Spire asks Supreme Court to keep pipeline operational
The St. Louis-based natural gas company Spire Inc. is asking the U.S. Supreme Court to allow it to keep operating a pipeline through Illinois and Missouri, warning that a winter shutdown could be devastating to St. Louis-area customers.
In a filing last week, Spire requested a stay that would allow operation of its Spire STL Pipeline until the issue is resolved in the courts. If the Supreme Court declines to take up the case, operation of the pipeline could cease on Dec. 13 unless the Federal Energy Regulatory Commission extends an emergency order granted in September.
Spire’s court filing said shutting down the pipeline “in the middle of winter could result in the loss of natural-gas service to hundreds of thousands of homes and businesses” in the St. Louis region.

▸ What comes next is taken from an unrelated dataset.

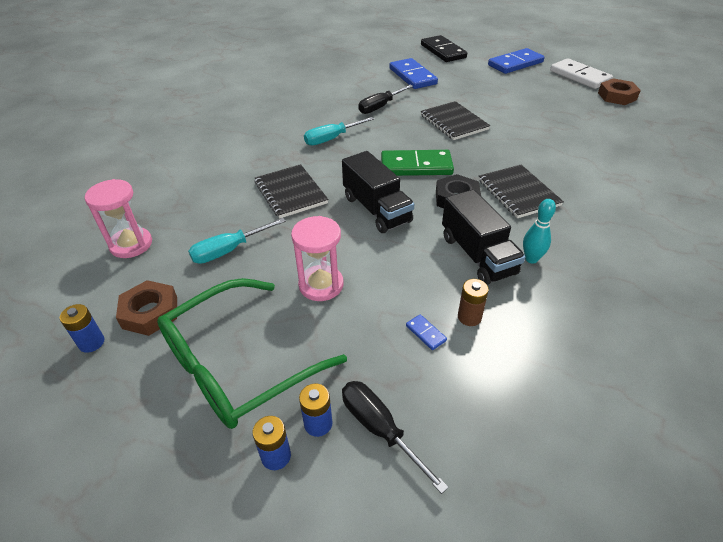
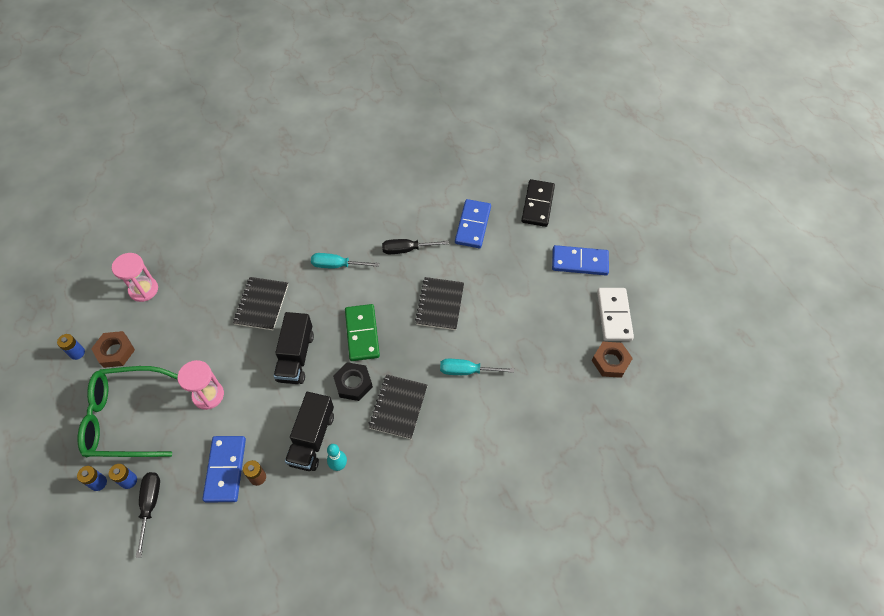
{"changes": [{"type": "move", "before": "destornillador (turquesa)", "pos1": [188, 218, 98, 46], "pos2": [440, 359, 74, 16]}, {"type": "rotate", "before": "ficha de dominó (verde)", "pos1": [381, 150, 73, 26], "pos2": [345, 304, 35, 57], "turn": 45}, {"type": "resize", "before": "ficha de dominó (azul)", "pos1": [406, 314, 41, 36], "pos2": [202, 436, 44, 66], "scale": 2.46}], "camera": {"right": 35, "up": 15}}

“With winter heating season less than one month away, customers who rely on the STL Pipeline need assurance that this critical infrastructure will continue to deliver a reliable and affordable energy supply,” the company said in a statement on Tuesday.
But the Environmental Defense Fund’s lead counsel, Natalie Karas, said the stay is unnecessary because Spire already has approval through mid-December “and FERC is poised to issue another temporary certificate to keep the pipeline operational through the winter to ensure reliable service to St. Louis customers.”
The pipeline runs for 65 miles (105 kilometers), from Scott County, Illinois, to near St. Louis, where it connects with a national network. FERC granted approval in 2018.
Spire has called it vital for providing “reliable and critical energy access to 650,000 homes and businesses throughout the St. Louis region.” But the EDF contended in a lawsuit that the pipeline harms land in its path, and that taxpayers will foot the bill for decades to come.
In June, a three-judge panel of the U.S. Court of Appeals for the District of Columbia Circuit ruled that FERC “failed to adequately balance public benefits and adverse impacts” in approving the pipeline. The panel also wrote that evidence showed the pipeline “is not being built to serve increasing load demand and that there is no indication the new pipeline will lead to cost savings.”
The ruling vacated approval of the pipeline, prompting FERC’s 90-day order allowing its continued operation.
Spire cited a severe cold spell last winter as evidence of the pipeline’s value. While other areas struggled with lack of supply and high natural gas costs in February, “the STL Pipeline ensured the St. Louis region had access to reliable, affordable energy, when it needed it most,” the company said in a statement.